_The input_
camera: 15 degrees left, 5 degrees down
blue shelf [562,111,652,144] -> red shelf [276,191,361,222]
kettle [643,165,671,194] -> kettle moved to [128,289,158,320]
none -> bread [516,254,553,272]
--
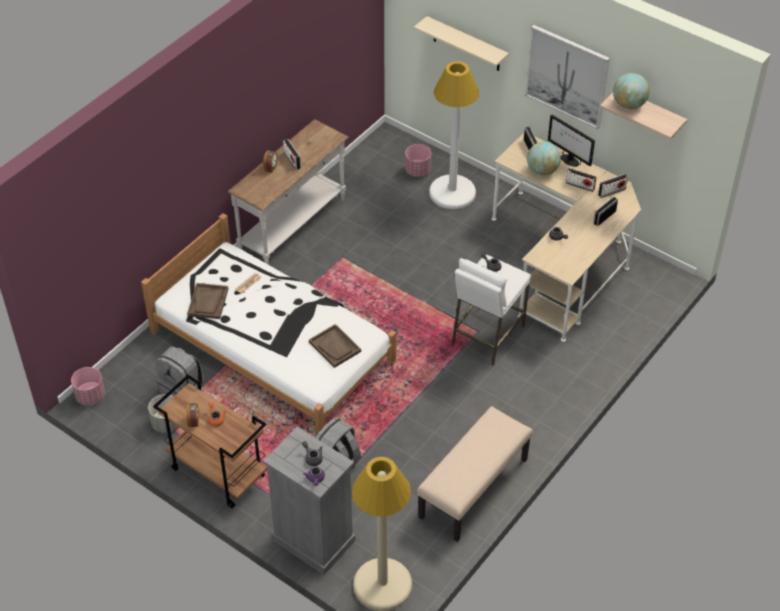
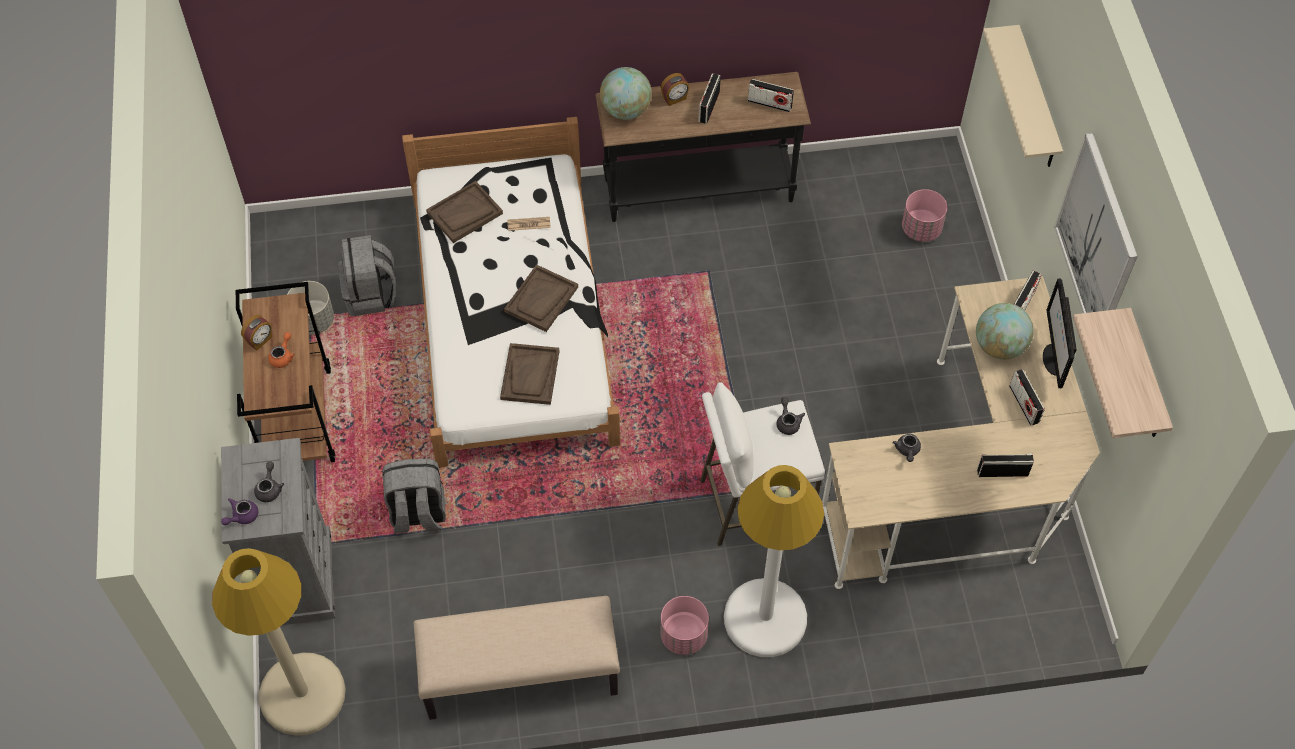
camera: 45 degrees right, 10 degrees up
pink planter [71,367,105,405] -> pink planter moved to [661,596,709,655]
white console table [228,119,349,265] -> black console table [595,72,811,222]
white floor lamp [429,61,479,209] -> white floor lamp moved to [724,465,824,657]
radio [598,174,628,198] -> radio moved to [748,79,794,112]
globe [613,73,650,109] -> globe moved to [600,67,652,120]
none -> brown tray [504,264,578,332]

_What is being asked_
There is a run of lines above from the one with "camera: 45 degrees right, 10 degrees up" to the one with "none -> brown tray [504,264,578,332]"; print exactly that run, both ends included, and nothing else.

_Response_
camera: 45 degrees right, 10 degrees up
pink planter [71,367,105,405] -> pink planter moved to [661,596,709,655]
white console table [228,119,349,265] -> black console table [595,72,811,222]
white floor lamp [429,61,479,209] -> white floor lamp moved to [724,465,824,657]
radio [598,174,628,198] -> radio moved to [748,79,794,112]
globe [613,73,650,109] -> globe moved to [600,67,652,120]
none -> brown tray [504,264,578,332]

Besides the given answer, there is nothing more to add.